- _Material provided_
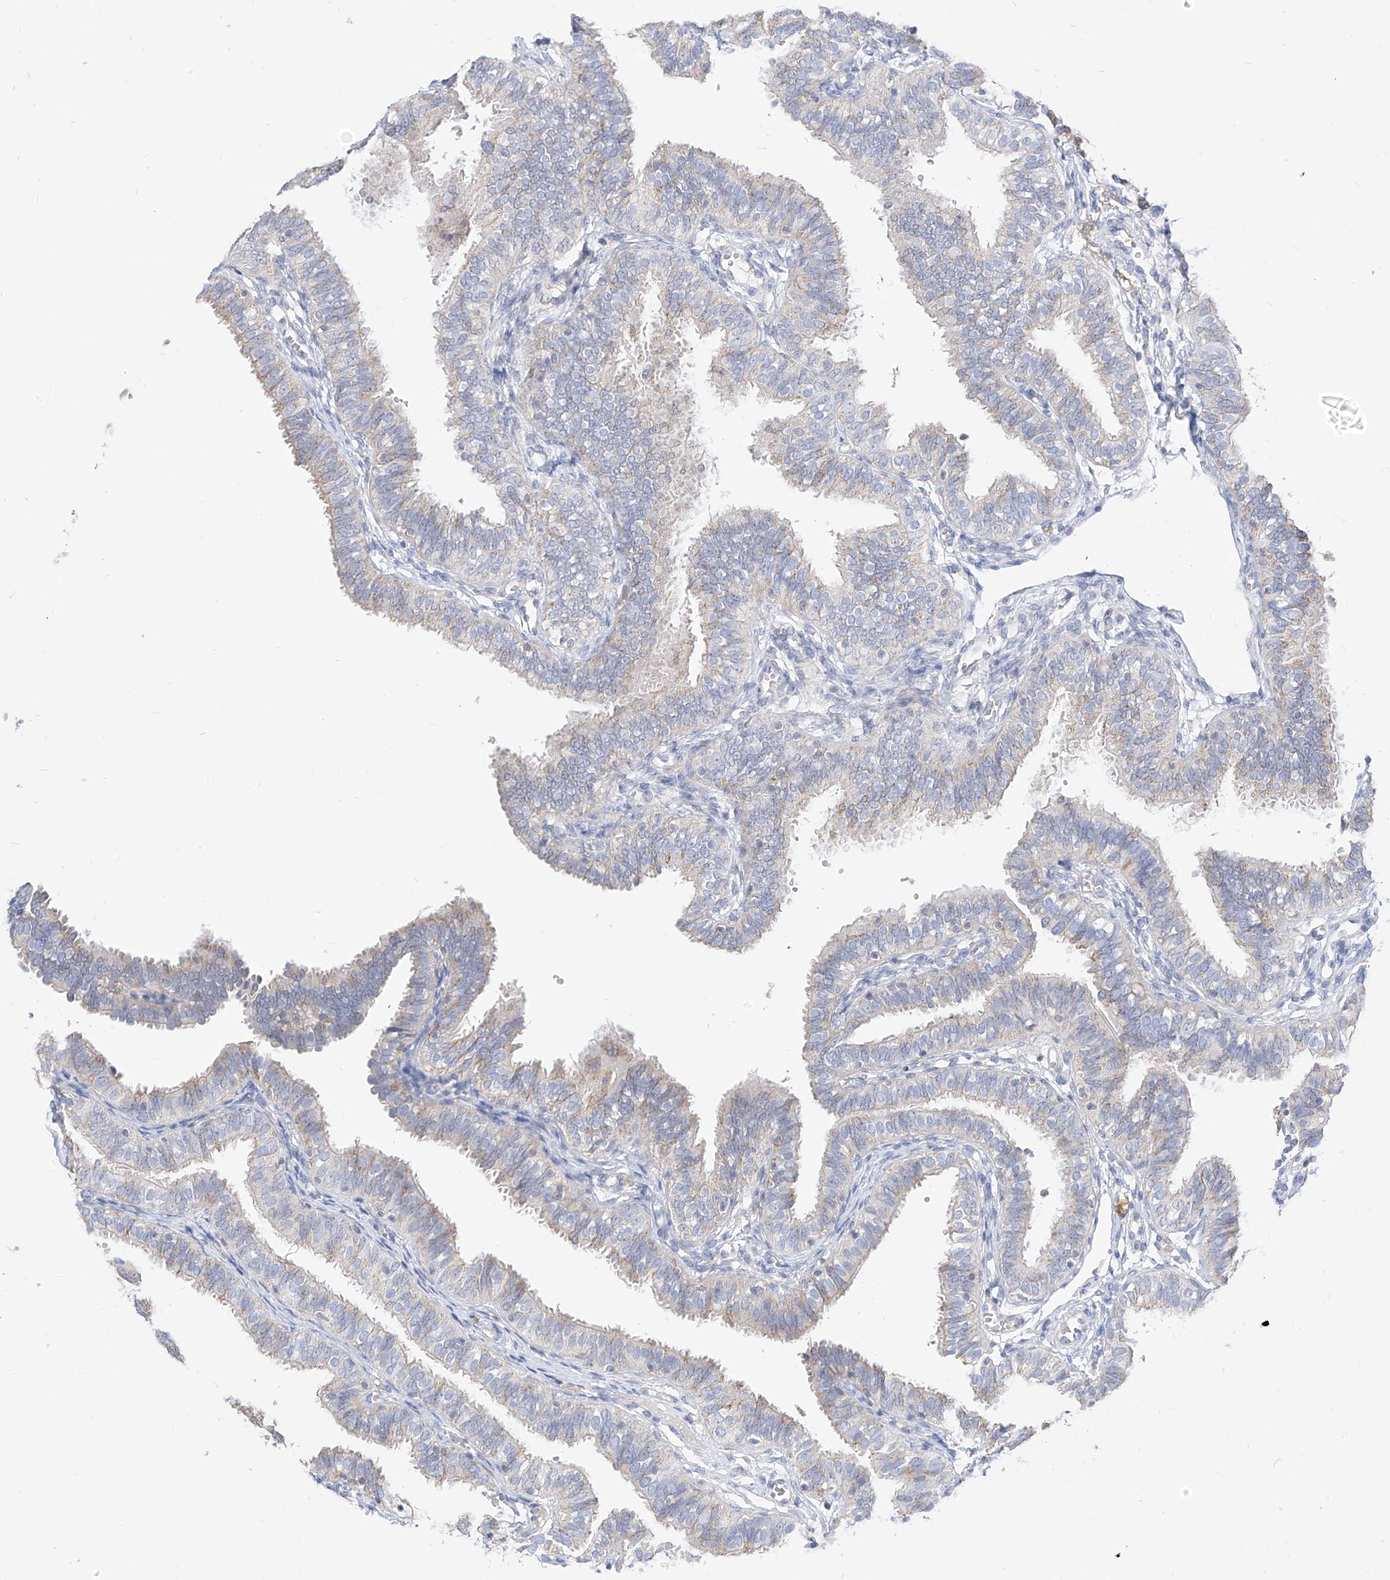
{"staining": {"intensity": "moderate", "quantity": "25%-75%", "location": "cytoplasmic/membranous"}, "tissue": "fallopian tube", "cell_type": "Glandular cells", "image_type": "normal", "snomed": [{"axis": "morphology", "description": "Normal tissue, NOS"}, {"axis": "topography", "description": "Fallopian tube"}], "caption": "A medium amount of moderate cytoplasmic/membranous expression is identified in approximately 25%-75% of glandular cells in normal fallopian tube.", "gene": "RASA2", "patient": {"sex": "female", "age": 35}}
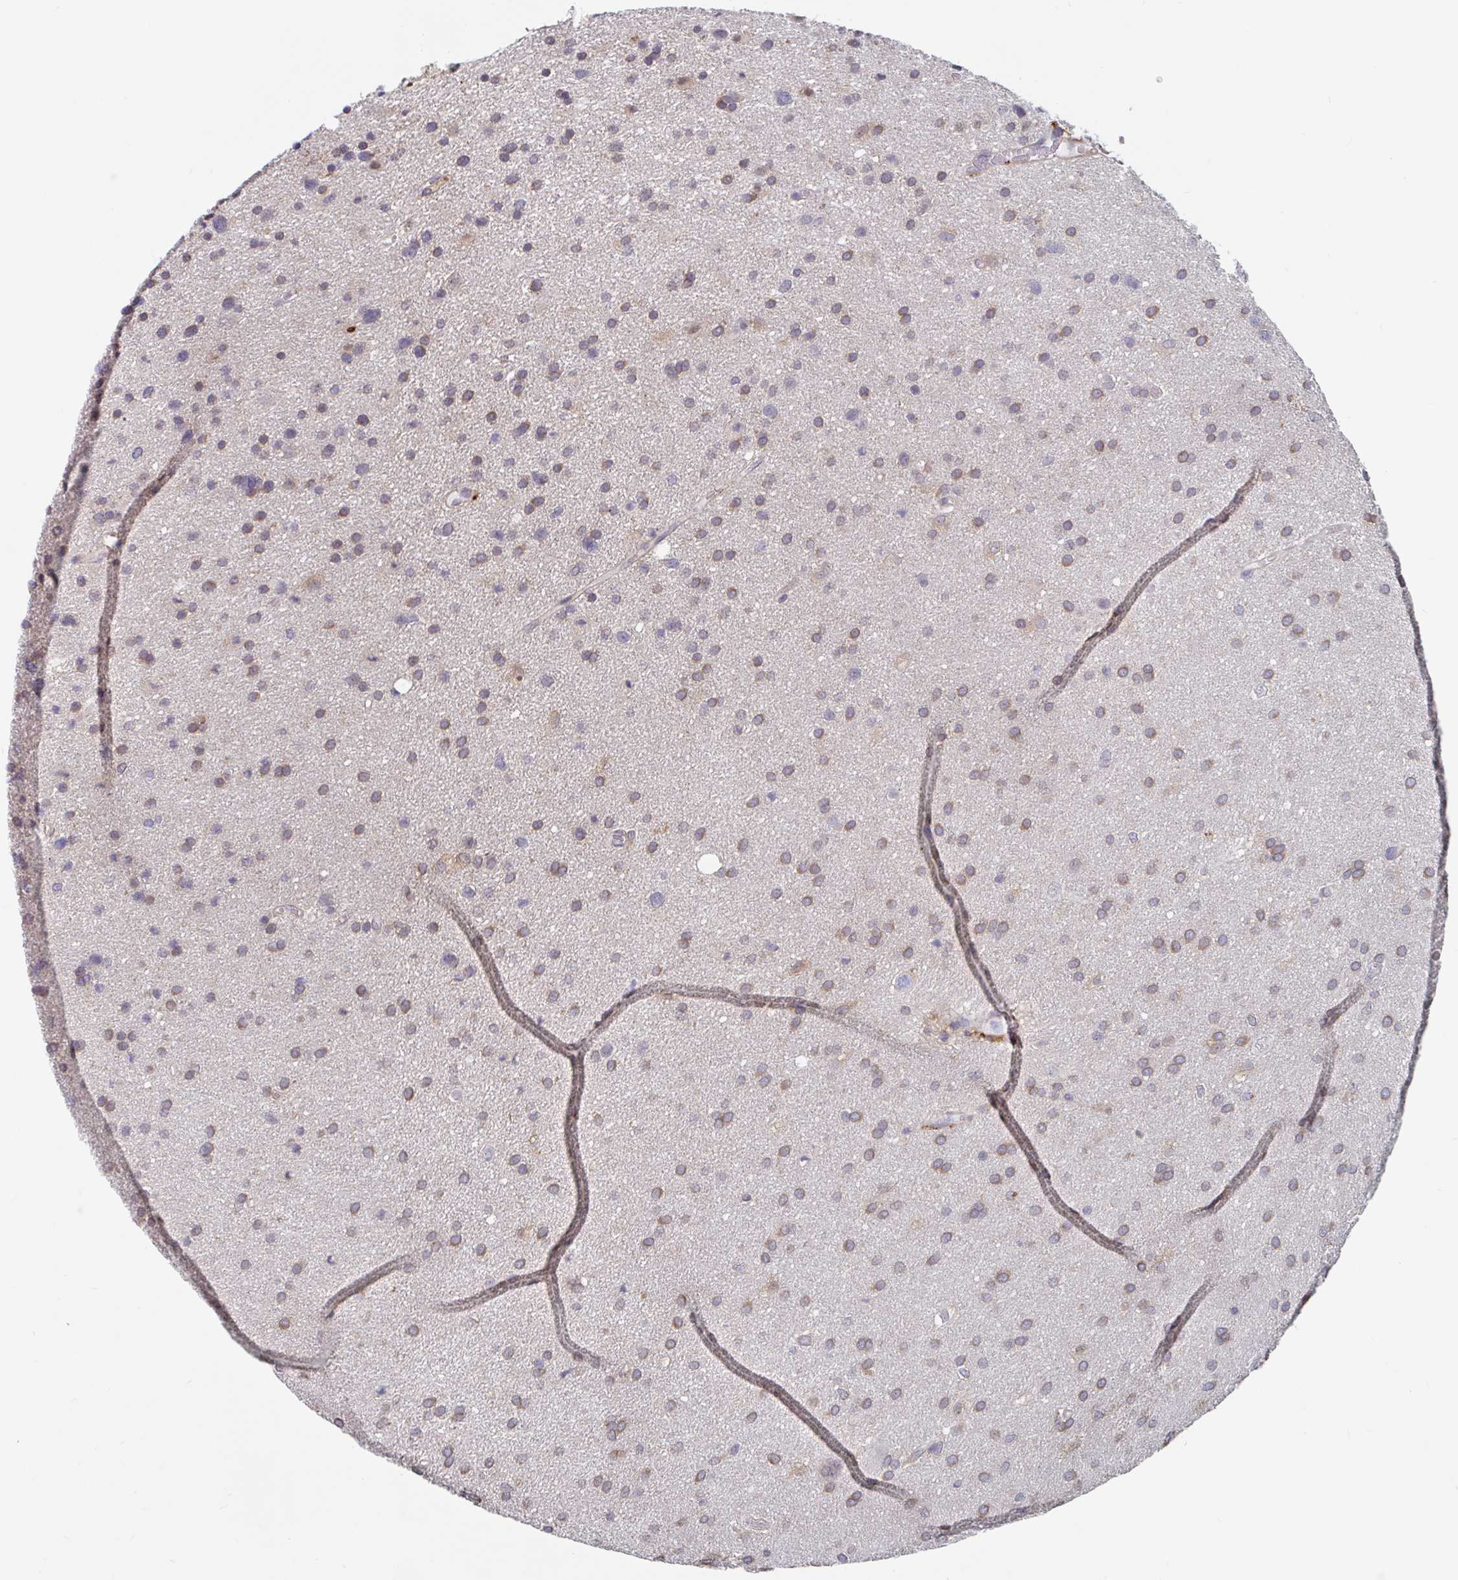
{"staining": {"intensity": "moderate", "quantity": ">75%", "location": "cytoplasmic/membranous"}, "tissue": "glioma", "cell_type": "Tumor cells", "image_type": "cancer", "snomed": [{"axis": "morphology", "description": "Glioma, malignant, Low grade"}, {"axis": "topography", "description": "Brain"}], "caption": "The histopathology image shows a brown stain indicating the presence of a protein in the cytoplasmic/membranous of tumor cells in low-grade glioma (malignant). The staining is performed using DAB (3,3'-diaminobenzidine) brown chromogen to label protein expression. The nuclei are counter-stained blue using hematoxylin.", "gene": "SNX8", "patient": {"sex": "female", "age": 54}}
--
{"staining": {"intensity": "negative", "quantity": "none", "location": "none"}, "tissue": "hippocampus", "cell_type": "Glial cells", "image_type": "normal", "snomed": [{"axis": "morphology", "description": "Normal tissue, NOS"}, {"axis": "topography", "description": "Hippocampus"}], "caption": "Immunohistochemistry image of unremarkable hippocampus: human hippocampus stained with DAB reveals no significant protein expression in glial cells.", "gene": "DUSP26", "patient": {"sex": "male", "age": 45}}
* * *
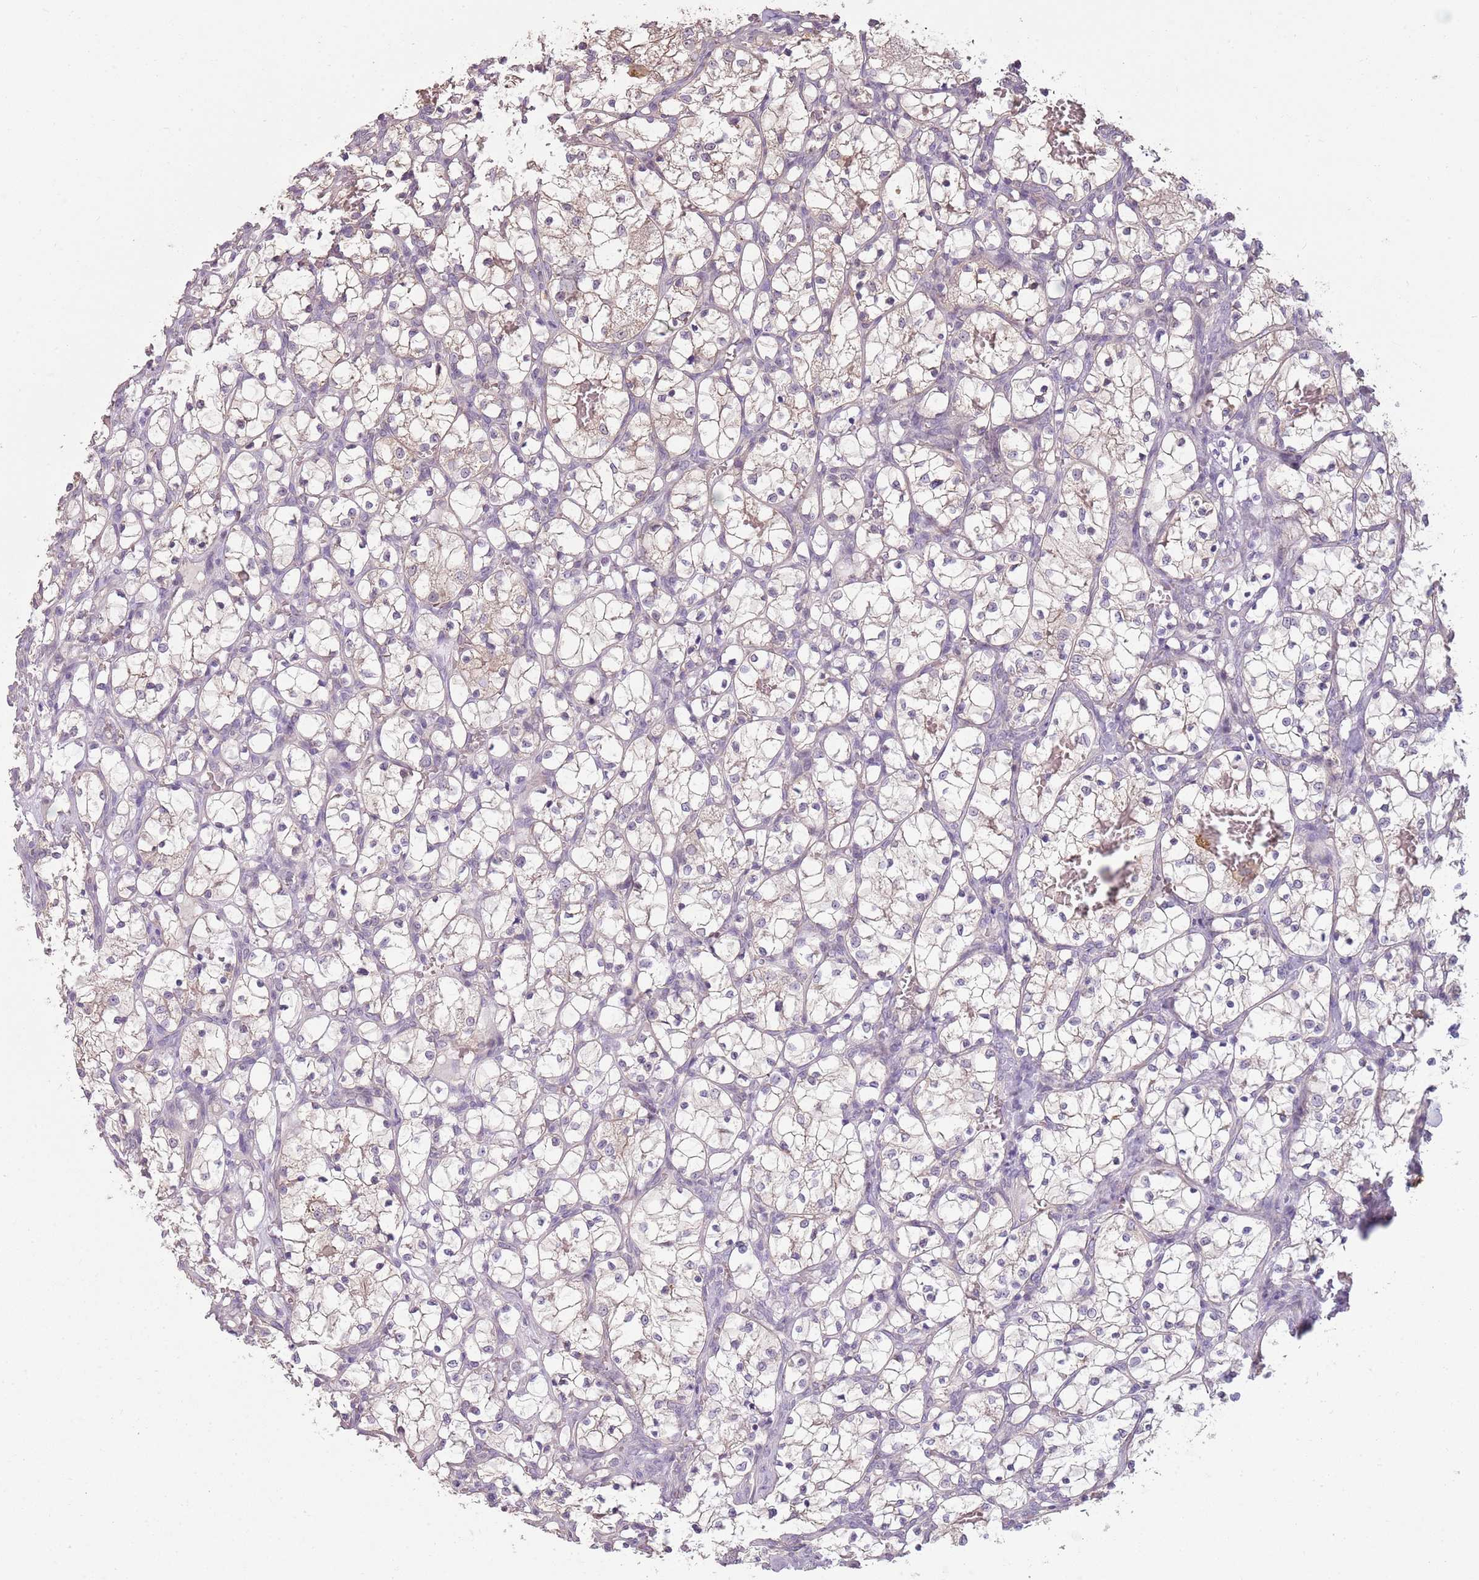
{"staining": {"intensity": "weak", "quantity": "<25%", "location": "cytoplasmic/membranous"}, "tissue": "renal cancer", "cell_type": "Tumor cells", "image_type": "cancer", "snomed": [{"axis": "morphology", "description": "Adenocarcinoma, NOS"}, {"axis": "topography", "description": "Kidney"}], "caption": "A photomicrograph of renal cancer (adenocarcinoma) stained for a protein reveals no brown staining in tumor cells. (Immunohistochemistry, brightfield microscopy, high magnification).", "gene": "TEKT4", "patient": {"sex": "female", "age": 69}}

- _Activity_
Go through the material above and report each line containing "Normal".

- _Task response_
{"staining": {"intensity": "moderate", "quantity": "25%-75%", "location": "cytoplasmic/membranous"}, "tissue": "fallopian tube", "cell_type": "Glandular cells", "image_type": "normal", "snomed": [{"axis": "morphology", "description": "Normal tissue, NOS"}, {"axis": "topography", "description": "Fallopian tube"}], "caption": "A medium amount of moderate cytoplasmic/membranous expression is identified in approximately 25%-75% of glandular cells in normal fallopian tube.", "gene": "RASA2", "patient": {"sex": "female", "age": 35}}
{"staining": {"intensity": "negative", "quantity": "none", "location": "none"}, "tissue": "hippocampus", "cell_type": "Glial cells", "image_type": "normal", "snomed": [{"axis": "morphology", "description": "Normal tissue, NOS"}, {"axis": "topography", "description": "Hippocampus"}], "caption": "Immunohistochemistry image of unremarkable hippocampus: human hippocampus stained with DAB reveals no significant protein expression in glial cells.", "gene": "DUSP26", "patient": {"sex": "male", "age": 45}}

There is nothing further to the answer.